The Hallvard Legend is preserved in liturgical writings and fragments of an Icelandic saga, as well as in the renarration by the Norwegian novelist Sigrid Undset in "Saga of Saints" (1925).
Oslo´s coat of arms shows a boy from the neighboring city of Drammen. Hallvard Vebjørnsson is sitting there and tries to tell us something - with 3 arrows in one hand and a millstone in the other.
On May 15th in the year 1043, the 23 year old Hallvard Vebjørnsson stands by his boat and is about to row down Drammensfjorden. As he is about to depart from land, a terrified woman comes running. She is pregnant, and a slave. And she is in a hurry. Could Hallvard row her to the other side?

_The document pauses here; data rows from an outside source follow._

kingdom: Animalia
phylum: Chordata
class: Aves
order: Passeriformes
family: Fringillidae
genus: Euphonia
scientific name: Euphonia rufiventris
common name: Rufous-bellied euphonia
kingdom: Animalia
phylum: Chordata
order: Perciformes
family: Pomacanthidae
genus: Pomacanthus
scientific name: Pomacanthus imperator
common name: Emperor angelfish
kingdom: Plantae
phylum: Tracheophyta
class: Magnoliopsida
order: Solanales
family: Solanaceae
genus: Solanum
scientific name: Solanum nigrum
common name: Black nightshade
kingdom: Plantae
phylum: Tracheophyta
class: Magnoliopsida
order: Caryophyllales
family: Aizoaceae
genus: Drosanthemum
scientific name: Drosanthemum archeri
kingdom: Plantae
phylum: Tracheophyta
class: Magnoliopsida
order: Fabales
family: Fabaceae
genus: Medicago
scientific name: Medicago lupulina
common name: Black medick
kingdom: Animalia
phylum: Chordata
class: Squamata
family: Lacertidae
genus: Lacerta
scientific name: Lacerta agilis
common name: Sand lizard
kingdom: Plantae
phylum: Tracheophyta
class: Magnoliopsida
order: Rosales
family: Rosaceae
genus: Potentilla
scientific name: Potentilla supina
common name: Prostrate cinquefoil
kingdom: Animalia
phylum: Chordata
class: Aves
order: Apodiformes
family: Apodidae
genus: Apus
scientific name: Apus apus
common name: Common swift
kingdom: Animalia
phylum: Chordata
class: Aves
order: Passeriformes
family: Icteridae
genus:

Three men are following her, enraged. They accuse her of theft, but she pleads her innocence. The penalty is death, and she escapes for her life. The young Hallvard believes her word and welcomes her onboard. And off they row.
The persecutors shoot at them from land. One arrow hits Hallvard´s throat. He dies. The boat loses speed, and the persecutors grasp the woman and kill her.
Then they find a millstone, and bind it to Hallvard, and sink his body into the water. Shortly after, the corpse floats to the surface - with the stone.
He is burried in Lier, and the legend states that miracles soon start to happen by his grave. People start pilgrimages to Hallvard´s grave. They claim to find strength and courage there.
Later the corpse is moved to Oslo, a small commercial center which gradually develops to a city. Here the coffin was kept in Oslo Domkirke (Oslo Cathedral) when it was finished in 1130, thereby giving it the name Saint Hallvard´s Church. When Oslo became a bishopric, Hallvard became the city´s patron saint, and ever since he has been in the city´s coat of arms.
Hallvard Vebjørnsson, defender of a defenceless, becomes "Saint Hallvard".
In other cities of Norway, the saints are the mighty kings and warriors, but in Oslo it is a man who simply did something good, sacrificing himself.
The sacrifice and goodness of Hallvard is a declaration of Oslo´s destiny and calling: To do good, to defend the defenceless, to be a city of refuge in Norway and the world.
Oslo is also known as the Tiger City ("Tigerstaden"), coming from a poem by the Norwegian national poet Bjørnstjerne Bjørnson in 1870 about a dangerous and merciless city. "The city with the big heart" had an ironic undertone when Arild Haga wrote the original song for a revue theater for highschool graduates in 1938, and the irony has been preserved in the usage of the term "Tiger City" in the following years.
We believe that Oslo is the City of Goodness, not the Tiger City!
(Having given the account of the Hallvard Legend as an inspiration for the city of Oslo, we need to underscore that we do not believe that the dead have any power whatsoever, and we do not believe in making anybody - dead or alive - a "saint". Our view on sainthood is in line with the Protestant Reformation, and above all: The Bible.)